The table is cleared, a new dessert menu is handed to us. Wait, oh my they have the Boston Cream Pie tonight. I ask my husband if he wants to share, I suggest four forks and one dessert. You would think I was taking their toys away.
No, my friends husband Saul says I am getting my own. Under her breath I hear my friend whisper “ maybe get the jello, you ate every sweet potato fry. Then “ give a kick” he says to her- mind your own sweet potato fries, did I mention that you inhaled the potato pancakes like they were going out of style.

Goodnight, it was great seeing you we yell out the car window. Same time, same place- next week. We took the flyer at the door it says the specials are chicken in the pot or flanken. See you in the morning at water aerobics.
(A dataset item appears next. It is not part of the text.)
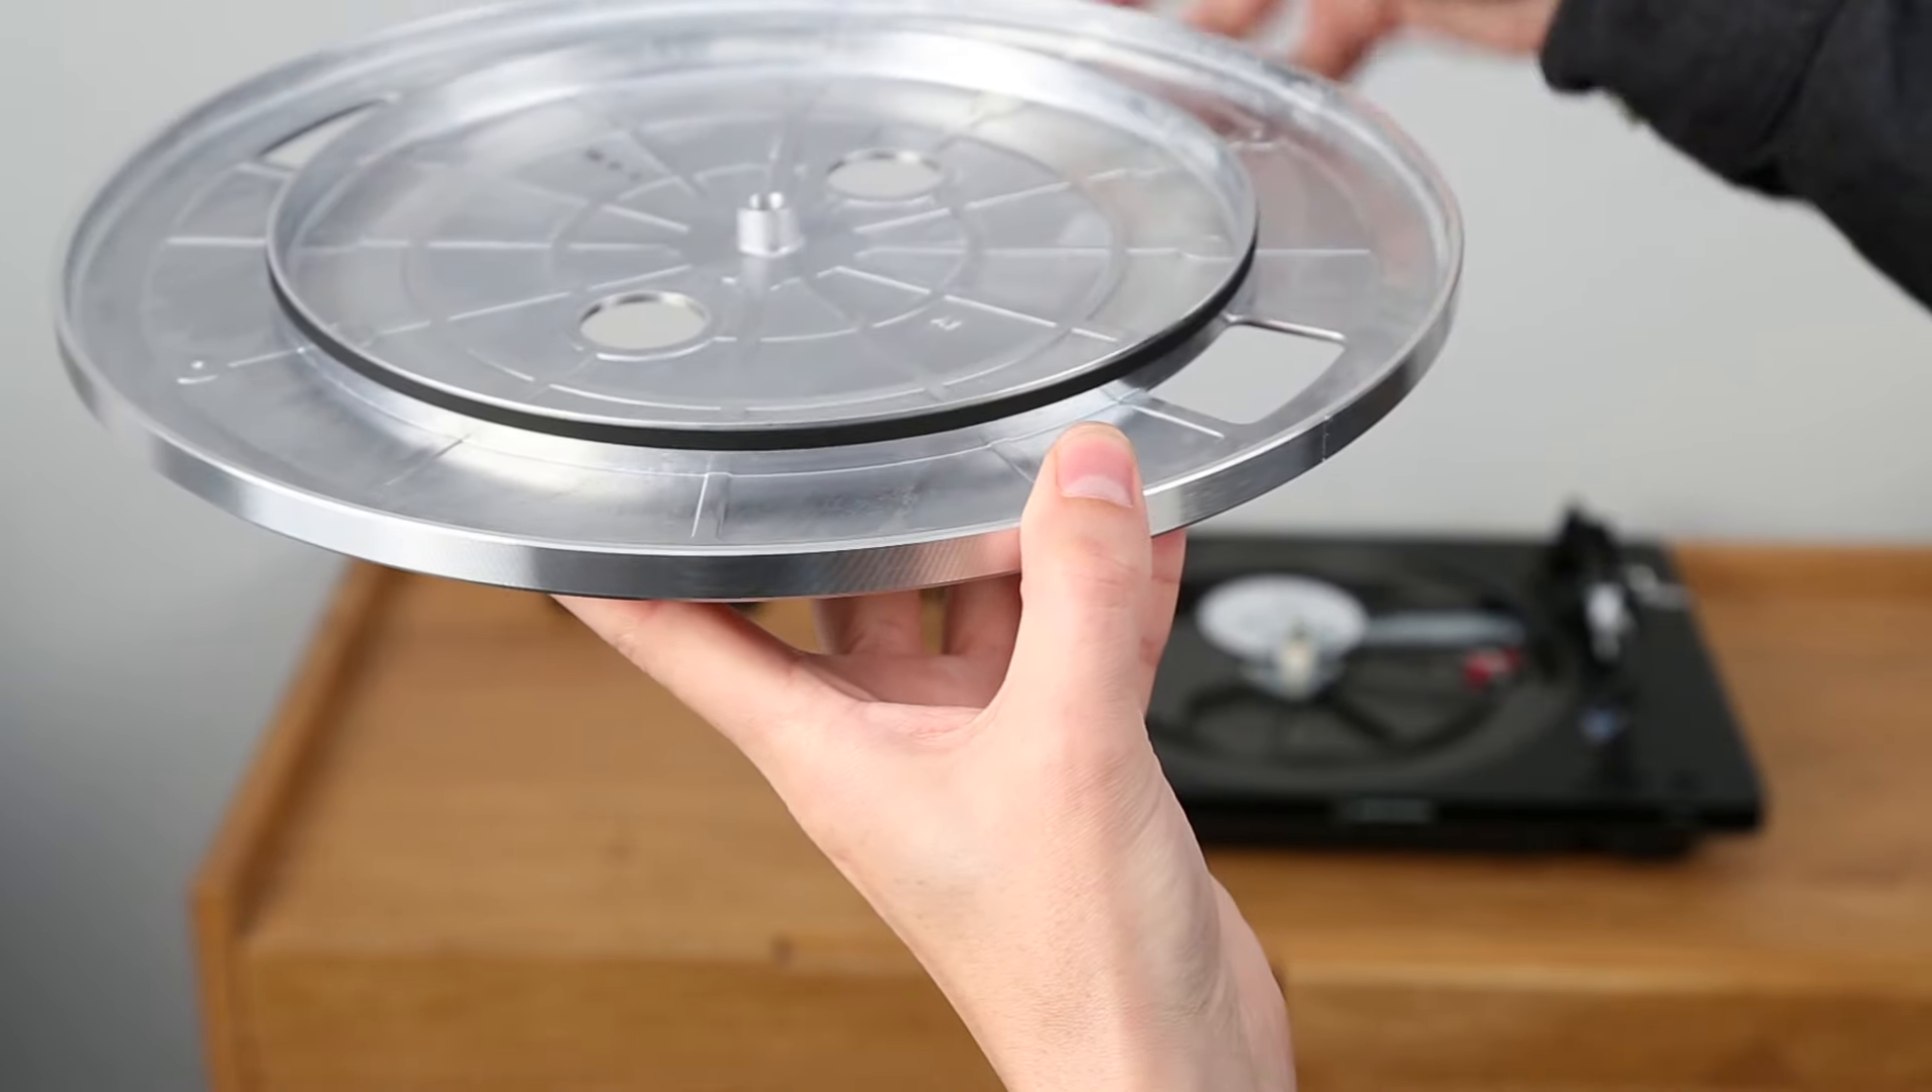Notice the belt is attached to the platter underneath.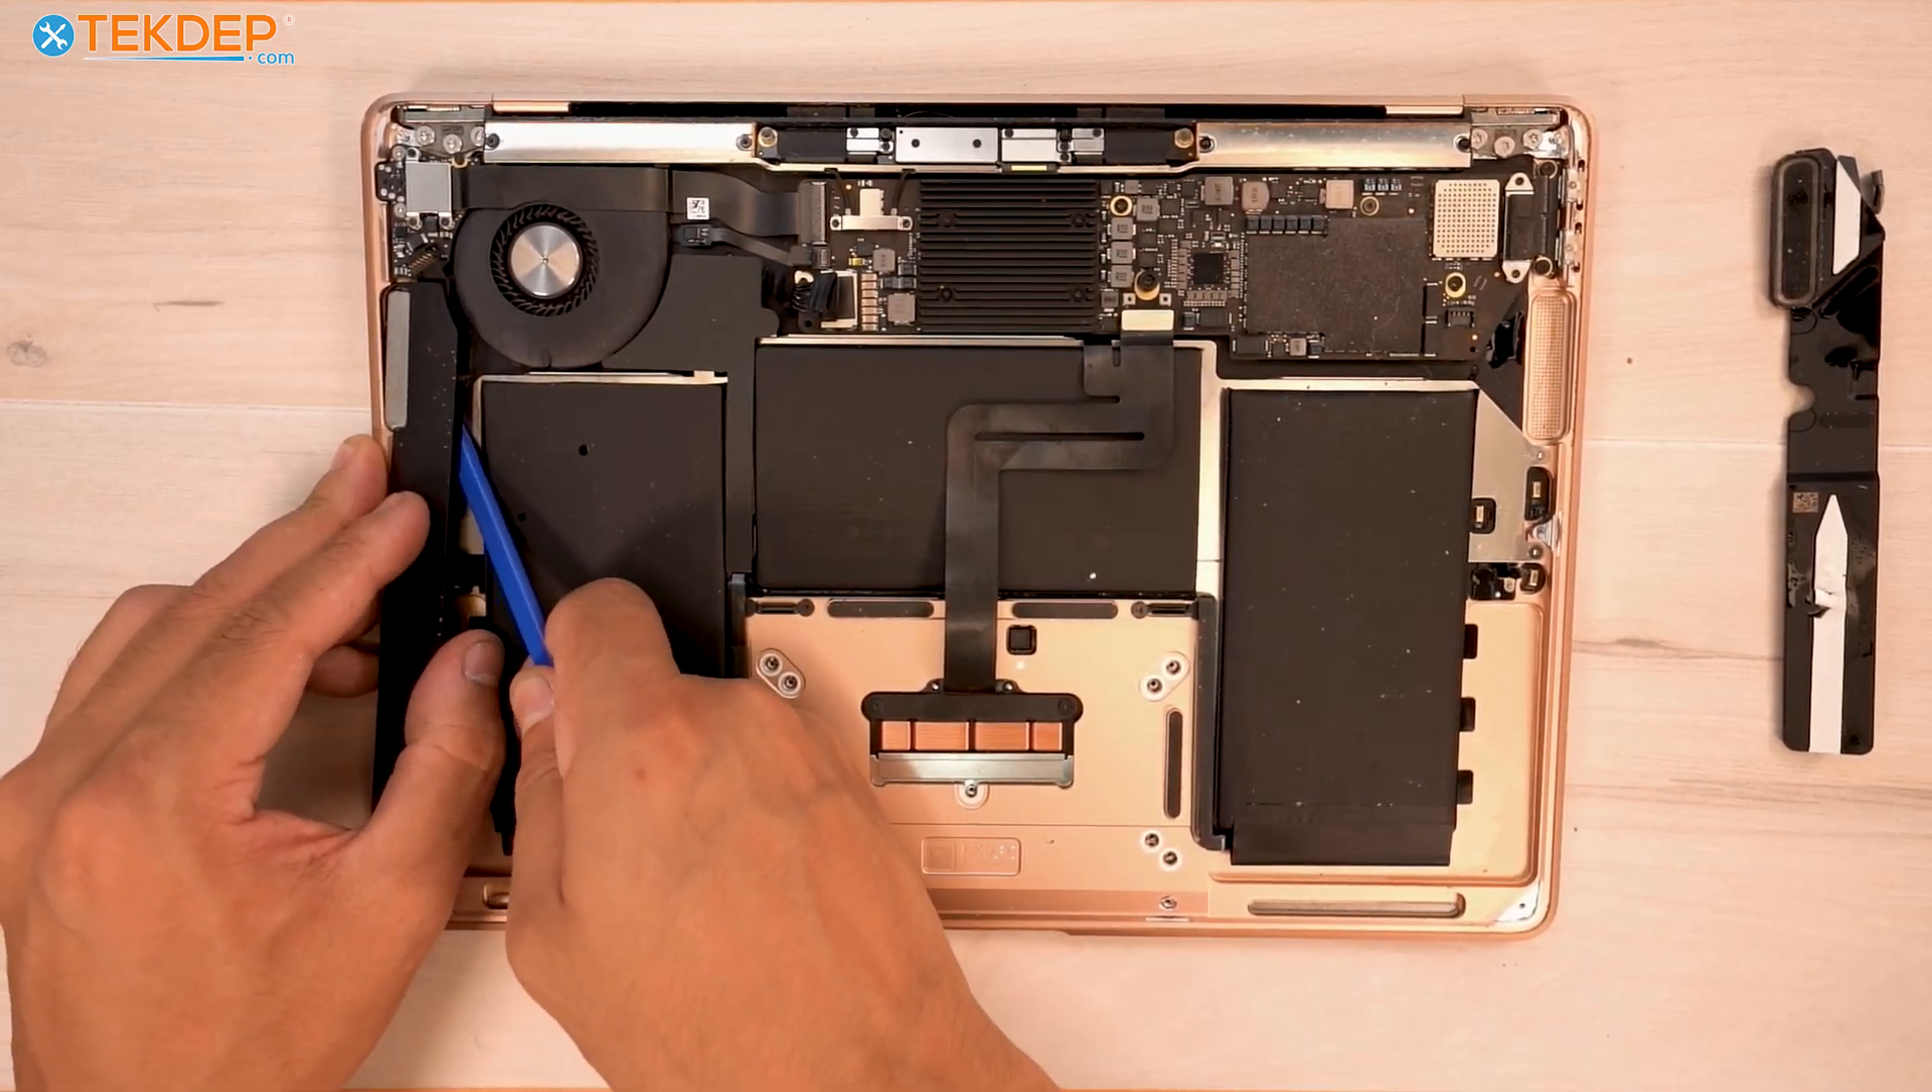That's our speaker on the right-hand side removed.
Vayismir I am so full.

A Gastronomic Potpourri

A Gastronomic Potpourri

Pasta and Pizza.
Bagel with schmears.

The best bec n biscuit we’ve tasted in years.
Eggplant Caponata with prosciuttos a pair.

Fava beans are marinated with Rosemary and Sage.
Soaking in flavors with love as they’re aged.

Try a ricotta cheese ball, add a garlic bread loaf.
This winning combo undoubtedly takes the troph.
Choose 3 of a kind or a plate filled with five.

With Italian wedding soup simmering and shrimps served with eyes.

Go ahead and sample, bring your taste buds alive.

The 15 bite hot dog is a site to behold.
The Brooklyns baked mac and cheese never grows old.

Sip a bellini -add some peach schnapps (who knew.)
Consummate Italian food, hailed
Fireman-the quintessential Bronx Jew.

Try sushi from Red Eye.
A fried artichoke or 3.
The chilean sea bass the best from the sea.

Now for the back tooth that begs for some sweets.
A Tartufo creation you won’t find on the streets.
Cookies and cheesecake wake the taste buds so strong.
In a booth along the wall is where you be belong.
They lead with hospitality it goes without saying.
The experience in one of Shellys stores, will have you on the ground praying.